I woke to a soft electronic chirp, the sound cutting through the fog of sleep just enough to drag me back to consciousness as the weak morning sun spilled through the filthy window above the desk, catching the dust in the air and making the whole room glow in that pale, washed-out way that meant I had definitely slept far longer than I’d intended.
“Coming,” I muttered thickly to absolutely no one, dragging a hand through my hair as I pushed myself upright in the chair, the movement sending a sharp protest up the back of my neck where it had been bent at an angle all night.
I winced, rolling my shoulders as the stiffness worked its way out, then shuffled back toward the desk where the laptop sat waiting, its screen dim and patiently blinking.
The new machine woke with a tap of the space bar, the screen lighting up to reveal the main screen. For a moment, I just stared at it, my brain still reluctantly dragging itself into gear as I clicked into the most recent directory the system had logged.
The first few files were for other jobs he had completed.
Scans of forged birth certificates, driver’s licenses from three different countries, and a handful of offshore banking credentials that would help someone vanish very comfortably if they knew how to use them.
I clicked past them one by one, my focus sharpening as the remnants of sleep finally burned away, until the next folder halfway down the list caught my eye.
I opened it and a passport filled the screen. I leaned closer, my breath catching as the image resolved.
Theo Lancaster stared back at me from the screen, her expression as neutral and controlled as it always was, though the name printed beneath the photograph wasn’t one I recognized.

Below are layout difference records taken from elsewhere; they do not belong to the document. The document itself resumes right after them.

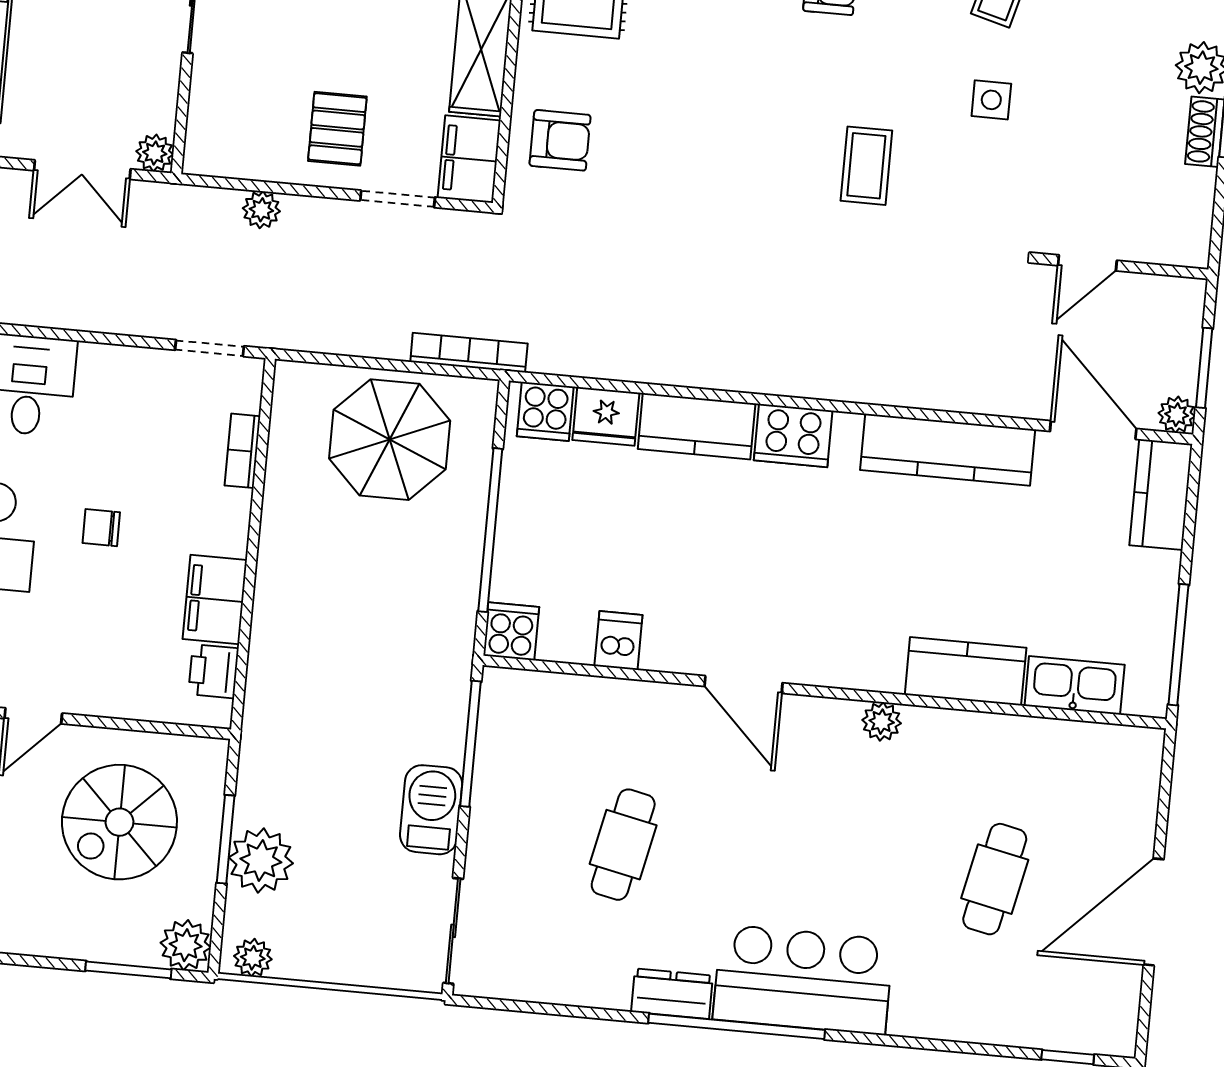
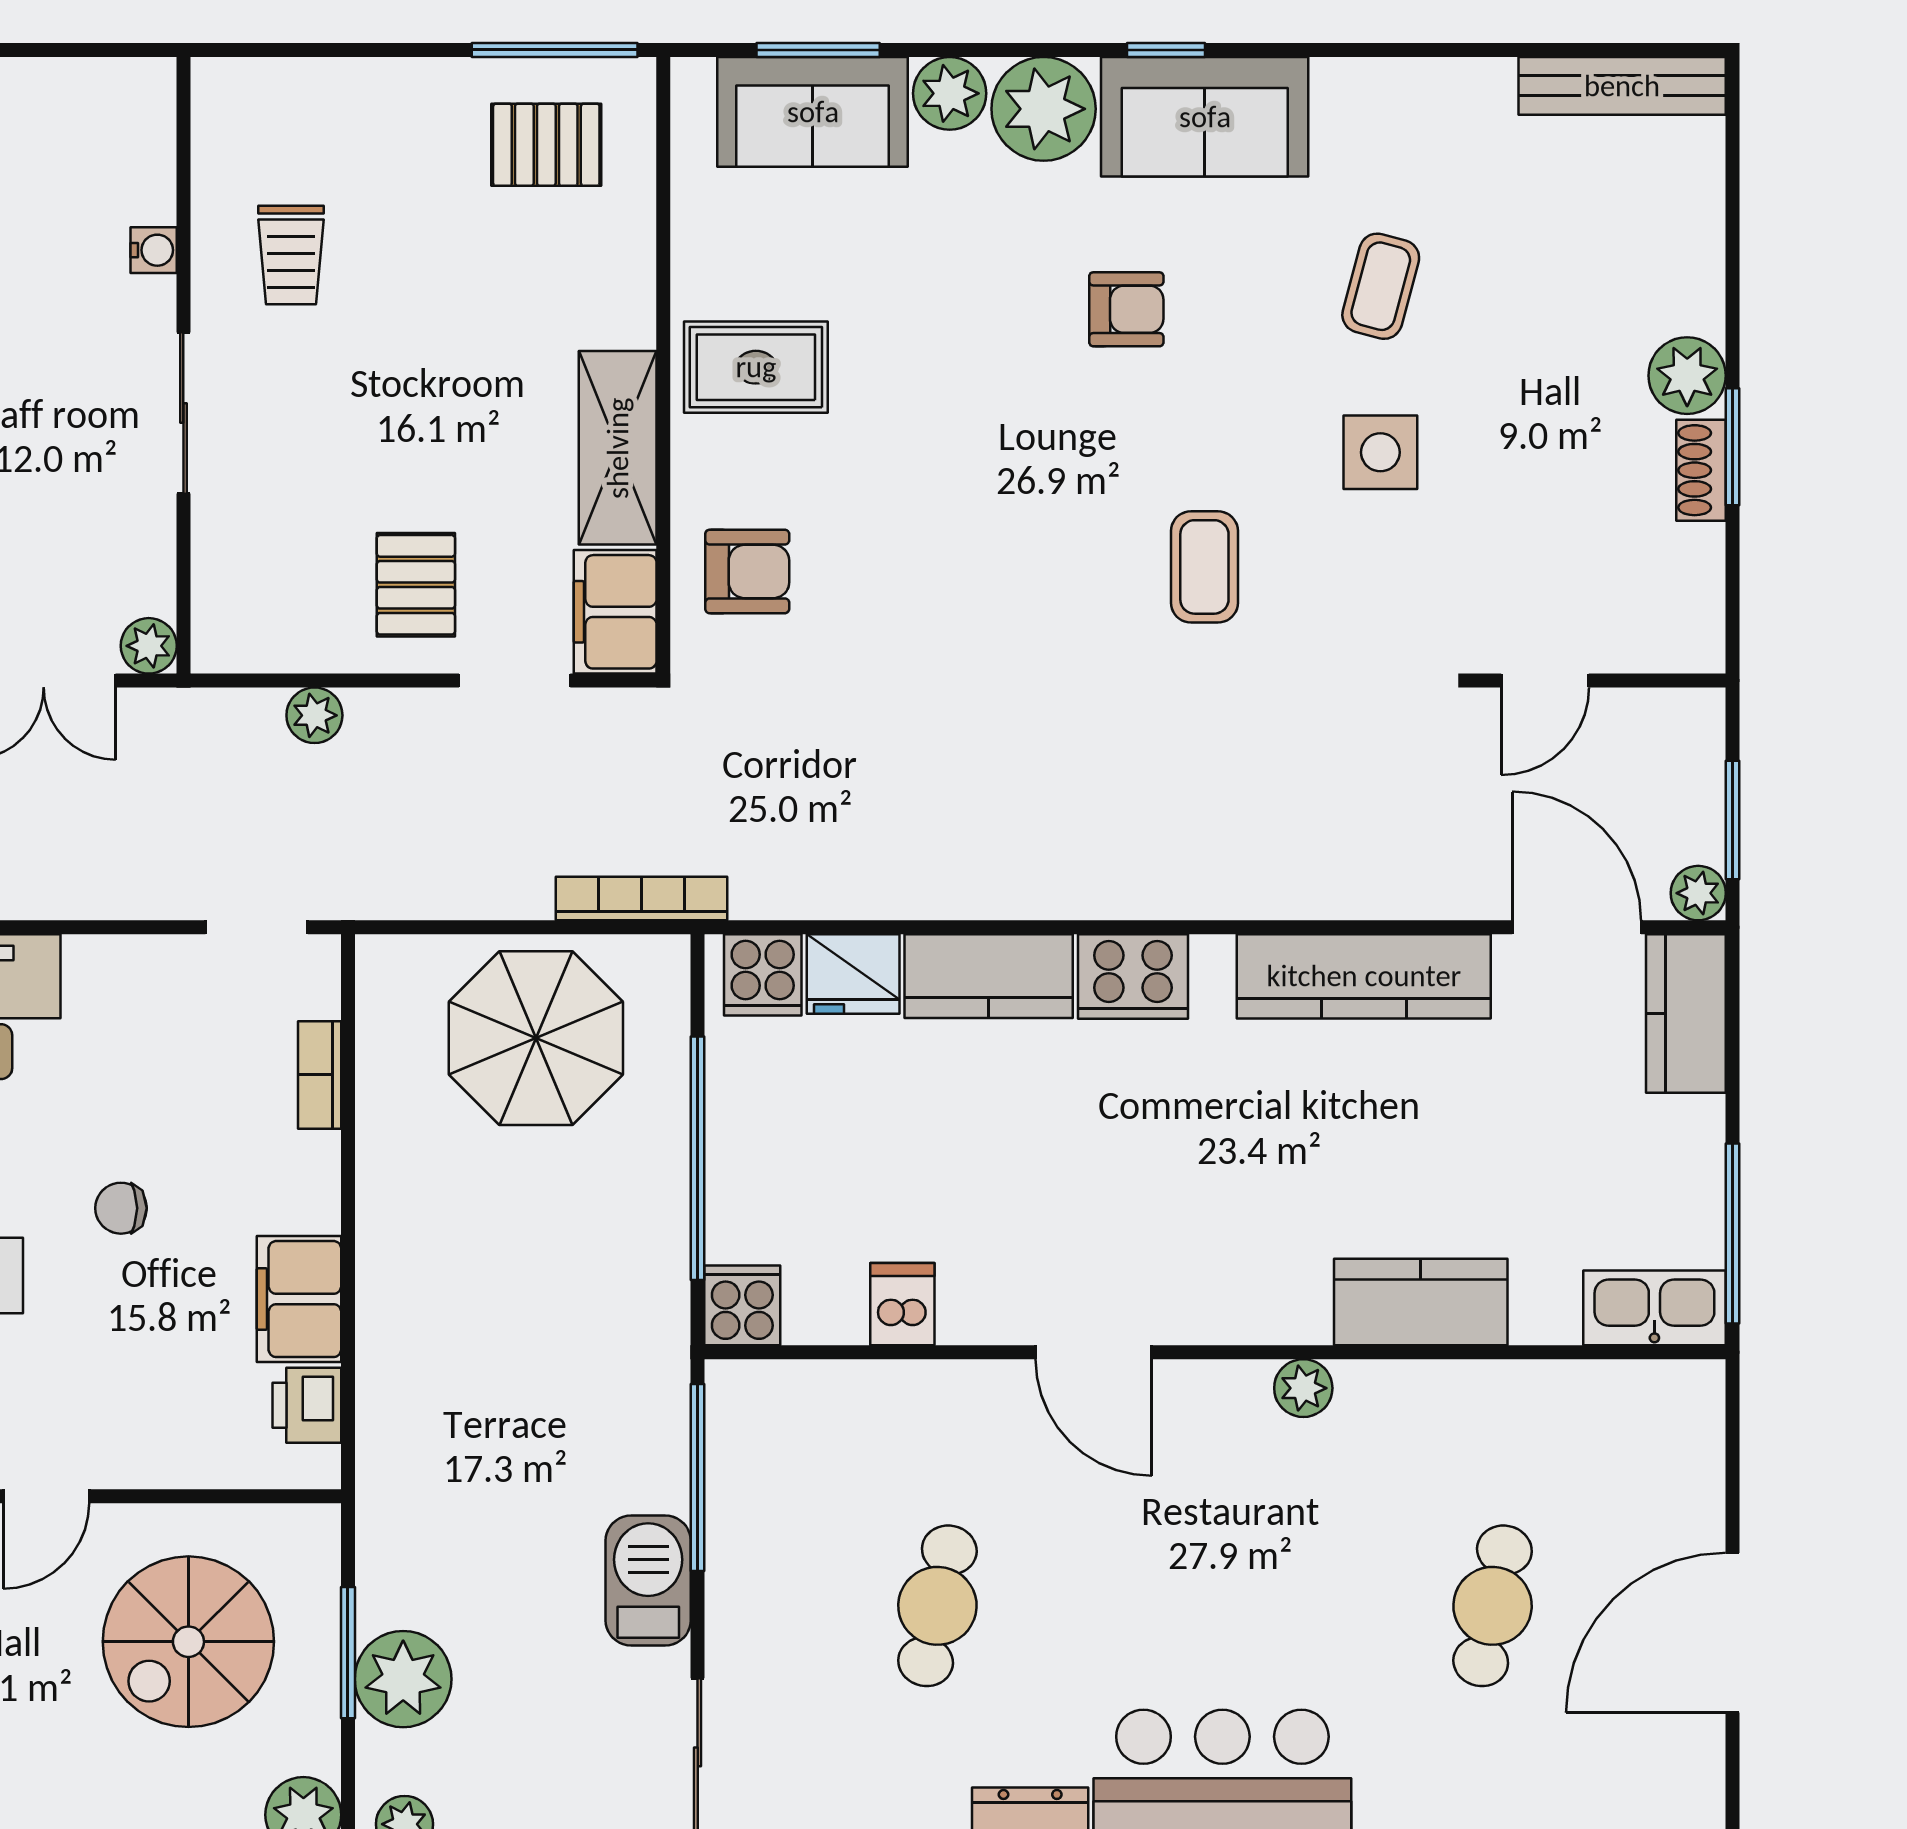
side table: (991, 100) -> (1380, 452), width x1.37, depth x1.37
kitchen sink: (1075, 685) -> (1654, 1308), moved

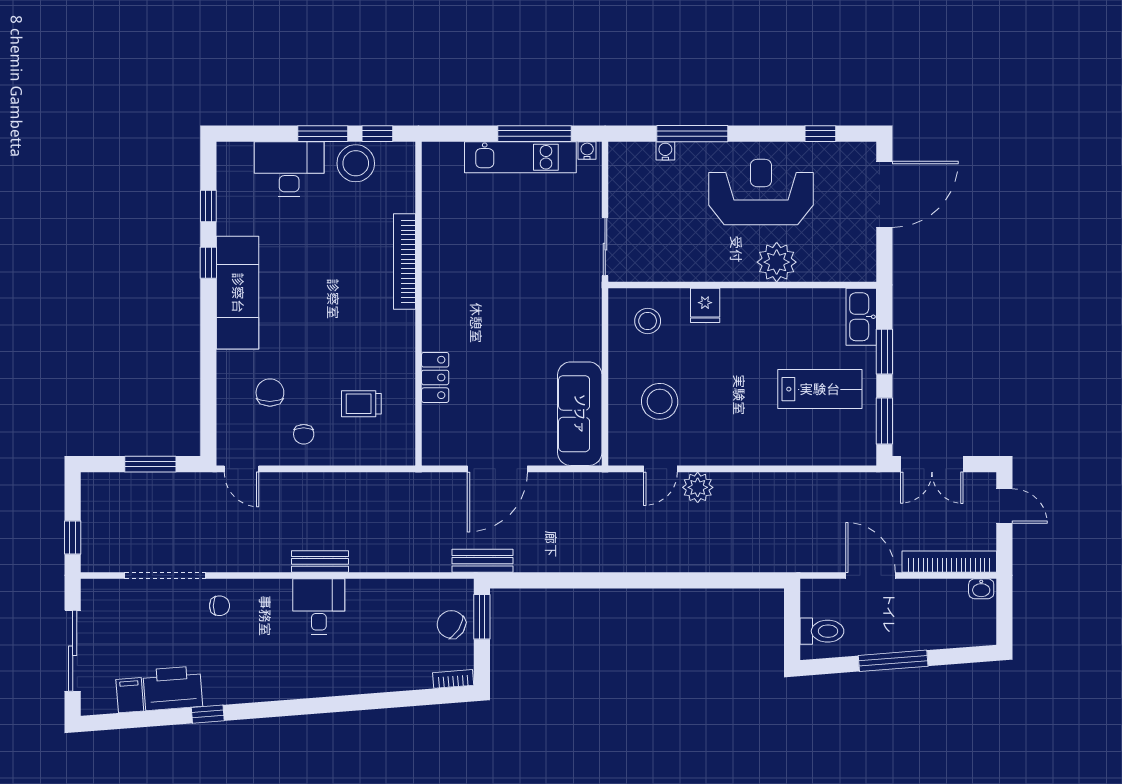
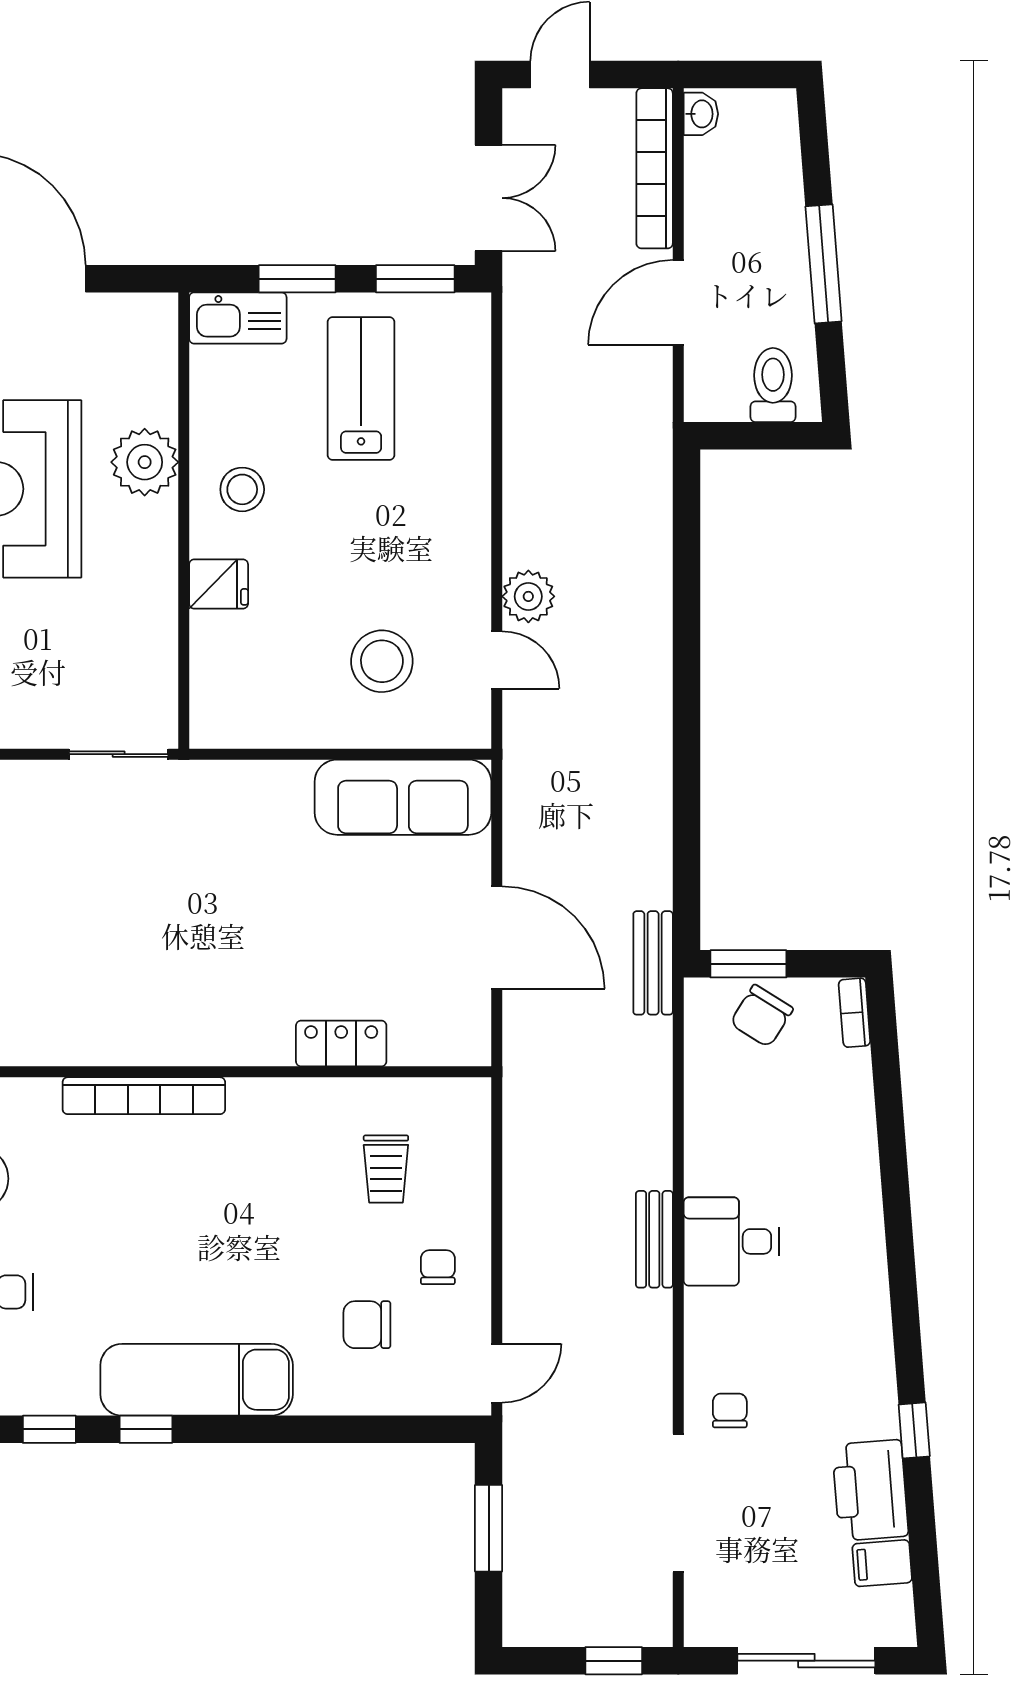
stool: (648, 321) -> (242, 489), moved
chair: (304, 434) -> (438, 1267), turned -90

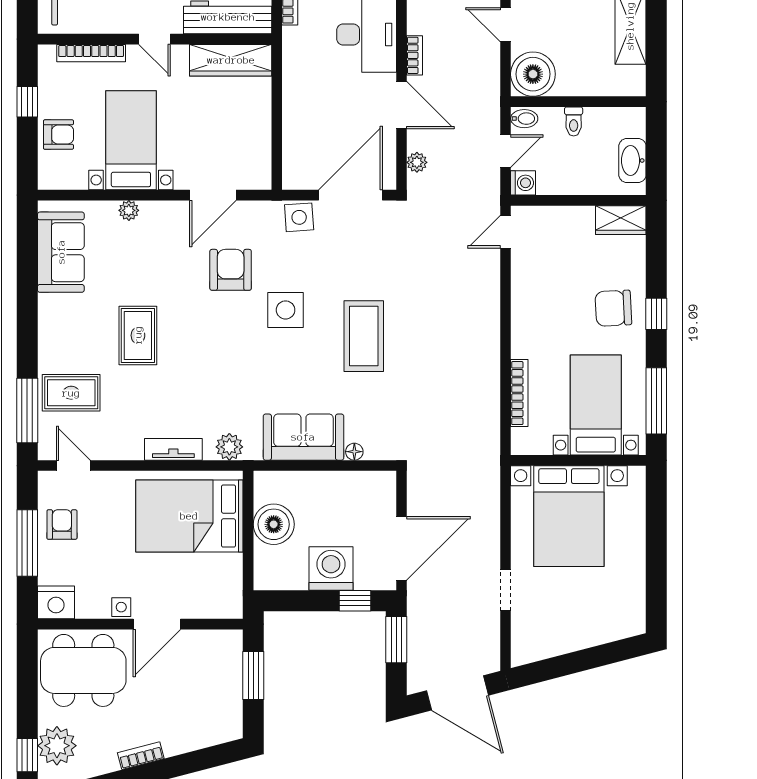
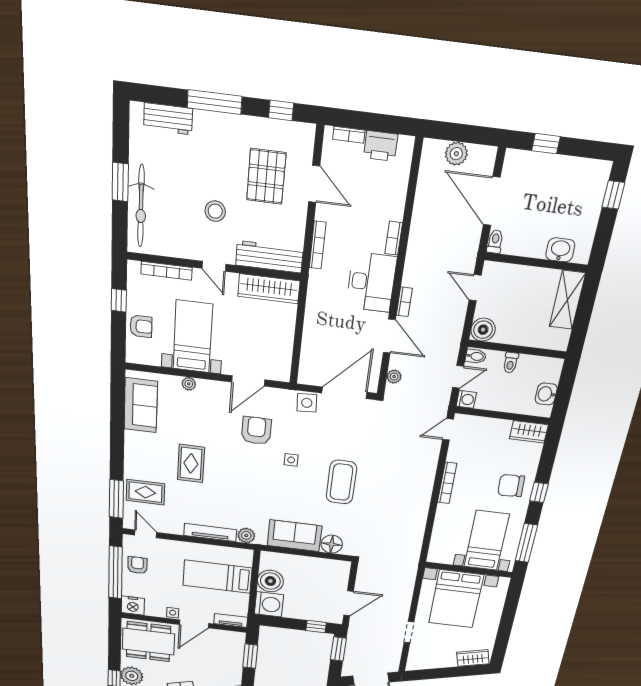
boiler: (533, 74) -> (483, 330), width x0.73, depth x0.73
washbasin: (632, 160) -> (546, 394), width x0.72
side table: (286, 310) -> (291, 460), width x0.54, depth x0.54
bookcase: (519, 393) -> (447, 483), moved
tv unit: (173, 449) -> (210, 533), width x1.41
floor lamp: (354, 452) -> (332, 544), width x1.89, depth x1.89
bed: (189, 516) -> (217, 577), width x0.67
window: (27, 543) -> (115, 572), width x1.46
door: (402, 548) -> (349, 603), width x0.73
washing machine: (331, 569) -> (269, 604), moved, turned 90
tv unit: (216, 609) -> (231, 620), added
wardrobe: (617, 626) -> (473, 658), added

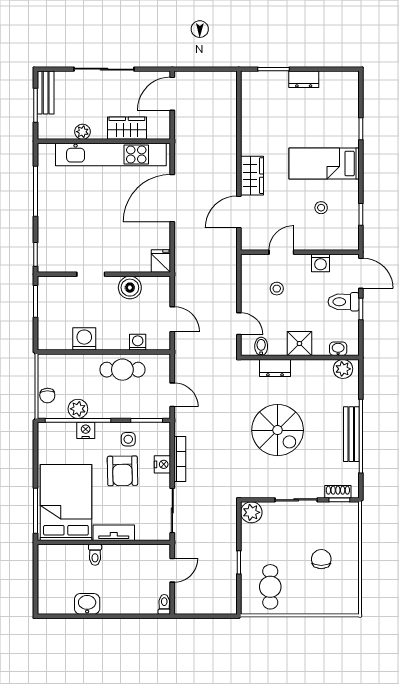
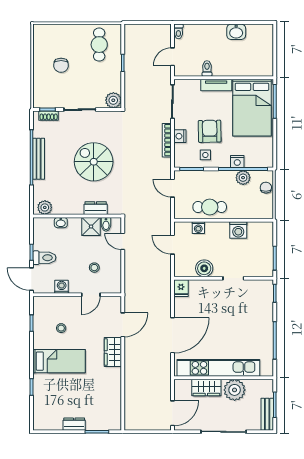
plant: (83, 132) -> (235, 390), width x1.87, depth x1.87
shower: (299, 344) -> (91, 226), moved
washbasin: (338, 349) -> (61, 223), moved
toilet: (95, 555) -> (207, 68), moved

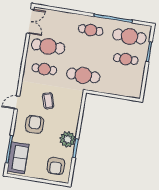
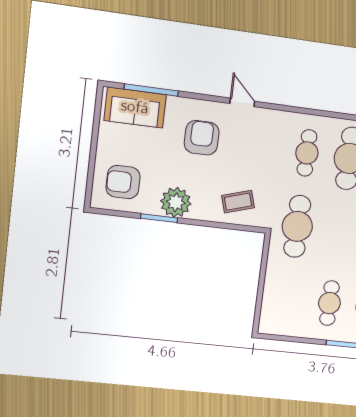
coffee table: (48, 101) -> (238, 202), moved
armchair: (35, 124) -> (202, 138), turned -90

I sat back slowly in the chair. “What the fuck,” I murmured, my pulse starting to pick up. My gaze dropped to the file list again. There was another document directly beneath it, and I clicked it open without really thinking.
The second passport appeared on the screen.
My brain simply refused to process what I was seeing.
Then the photograph loaded fully.
It was Octavia Vanguard, with lighter hair than I remembered, but her eyes were unmistakable. The small biometric image sat neatly beside a name printed in crisp black type.
Elvira Lancaster.
I went very still, staring at the screen as the last few pieces of the puzzle slid into place.
Theo hadn’t been hiding. She had been preparing to disappear.
And she hadn’t planned to do it alone.